Bei Besoldungsansprüchen mit gesetzlichem Rahmen, aber erst späterer konkreter Höhe (z. B. durch Bekanntmachung nach einer landesrechtlichen Regelung), ist zu prüfen, ob die Anforderungen an eine zeitnahe Geltendmachung erfüllt sind.

4

Die vorläufige Festsetzung des Streitwerts für das Revisionsverfahren richtet sich nach den §§ 47 Abs. 1 Satz 1, 52 Abs. 3 Satz 1 und 63 Abs. 1 Satz 1 GKG.

Relevante Normen
§ 132 Abs 2 Nr 1 VwGO§ SoZahl2007bis09G BB§ 132 Abs. 2 Nr. 1 VwGO§ 7 Abs. 3 Brandenburgisches Sonderzahlungsgesetz§ 47 Abs. 1 Satz 1 GKG§ 52 Abs. 3 Satz 1 GKG

Vorinstanzen

vorgehend Oberverwaltungsgericht Berlin-Brandenburg, 30. August 2023, Az: 4 B 19/21, Urteil

vorgehend VG Frankfurt (Oder), 3. März 2021, Az: 2 K 3405/17, Urteil

Tenor

Die Entscheidung über die Nichtzulassung der Revision in dem Urteil des Oberverwaltungsgerichts Berlin-Brandenburg vom 30. August 2023 wird aufgehoben.

Die Revision wird zugelassen.

Die Entscheidung über die Kosten des Beschwerdeverfahrens folgt der Kostenentscheidung in der Hauptsache.

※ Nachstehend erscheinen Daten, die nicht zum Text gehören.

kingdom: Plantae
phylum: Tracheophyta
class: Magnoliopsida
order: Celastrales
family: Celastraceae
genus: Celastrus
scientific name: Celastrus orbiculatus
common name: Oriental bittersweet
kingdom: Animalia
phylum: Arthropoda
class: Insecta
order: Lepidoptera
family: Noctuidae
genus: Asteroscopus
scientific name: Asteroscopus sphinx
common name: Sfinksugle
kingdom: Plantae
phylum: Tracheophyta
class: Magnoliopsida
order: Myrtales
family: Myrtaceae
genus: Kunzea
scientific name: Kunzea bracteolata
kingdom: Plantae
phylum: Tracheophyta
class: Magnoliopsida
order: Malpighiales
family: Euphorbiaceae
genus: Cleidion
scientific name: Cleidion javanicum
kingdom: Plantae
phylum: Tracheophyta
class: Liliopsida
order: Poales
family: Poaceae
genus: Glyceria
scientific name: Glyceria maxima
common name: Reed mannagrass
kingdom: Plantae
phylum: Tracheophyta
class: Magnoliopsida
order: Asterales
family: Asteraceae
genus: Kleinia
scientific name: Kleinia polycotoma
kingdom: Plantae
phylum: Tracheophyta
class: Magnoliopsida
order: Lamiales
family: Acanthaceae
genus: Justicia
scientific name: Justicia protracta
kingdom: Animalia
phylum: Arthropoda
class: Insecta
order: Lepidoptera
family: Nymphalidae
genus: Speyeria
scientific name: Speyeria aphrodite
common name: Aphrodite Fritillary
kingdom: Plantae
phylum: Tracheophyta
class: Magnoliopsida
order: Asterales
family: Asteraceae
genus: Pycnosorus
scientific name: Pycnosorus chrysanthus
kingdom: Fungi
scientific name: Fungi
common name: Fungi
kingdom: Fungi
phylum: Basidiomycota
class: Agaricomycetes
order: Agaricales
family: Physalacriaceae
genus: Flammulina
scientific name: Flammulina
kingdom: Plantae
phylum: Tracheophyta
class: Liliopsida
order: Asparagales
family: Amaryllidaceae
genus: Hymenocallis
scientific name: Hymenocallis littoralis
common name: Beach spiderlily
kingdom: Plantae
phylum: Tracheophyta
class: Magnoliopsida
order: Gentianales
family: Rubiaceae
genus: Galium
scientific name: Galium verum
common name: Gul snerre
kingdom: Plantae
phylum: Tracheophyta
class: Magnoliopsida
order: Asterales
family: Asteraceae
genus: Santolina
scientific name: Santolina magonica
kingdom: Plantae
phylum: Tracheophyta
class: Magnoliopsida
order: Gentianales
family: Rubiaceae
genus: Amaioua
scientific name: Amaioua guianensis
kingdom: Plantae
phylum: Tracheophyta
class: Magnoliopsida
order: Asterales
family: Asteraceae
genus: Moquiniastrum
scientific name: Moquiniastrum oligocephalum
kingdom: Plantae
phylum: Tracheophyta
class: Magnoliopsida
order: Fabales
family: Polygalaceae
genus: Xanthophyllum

Der Wert des Streitgegenstands für das Revisionsverfahren wird vorläufig auf 372 € festgesetzt.

Gründe

1

Die zulässige Beschwerde der Klägerin ist begründet. Die Revision ist zuzulassen, weil die Klägerin eine grundsätzliche Bedeutung der Rechtssache i. S. v. § 132 Abs. 2 Nr. 1 VwGO aufgezeigt hat. Das Verfahren kann dem Senat Gelegenheit zur Klärung der Frage bieten, ob und ggf. unter welchen Voraussetzungen der Grundsatz der zeitnahen Geltendmachung auch auf Besoldungsansprüche Anwendung findet, für die zwar ein gesetzlicher Rahmen besteht, deren konkrete Höhe sich aber erst aus einer weiteren Festsetzung ergibt (hier der Bekanntmachung des für Finanzen zuständigen Mitglieds der Landesregierung nach § 7 Abs. 3 Brandenburgisches Sonderzahlungsgesetz für die Jahre 2007 bis 2009).

2

Die vorläufige Streitwertfestsetzung für das Revisionsverfahren beruht auf § 47 Abs. 1 Satz 1, § 52 Abs. 3 Satz 1, § 63 Abs. 1 Satz 1 GKG.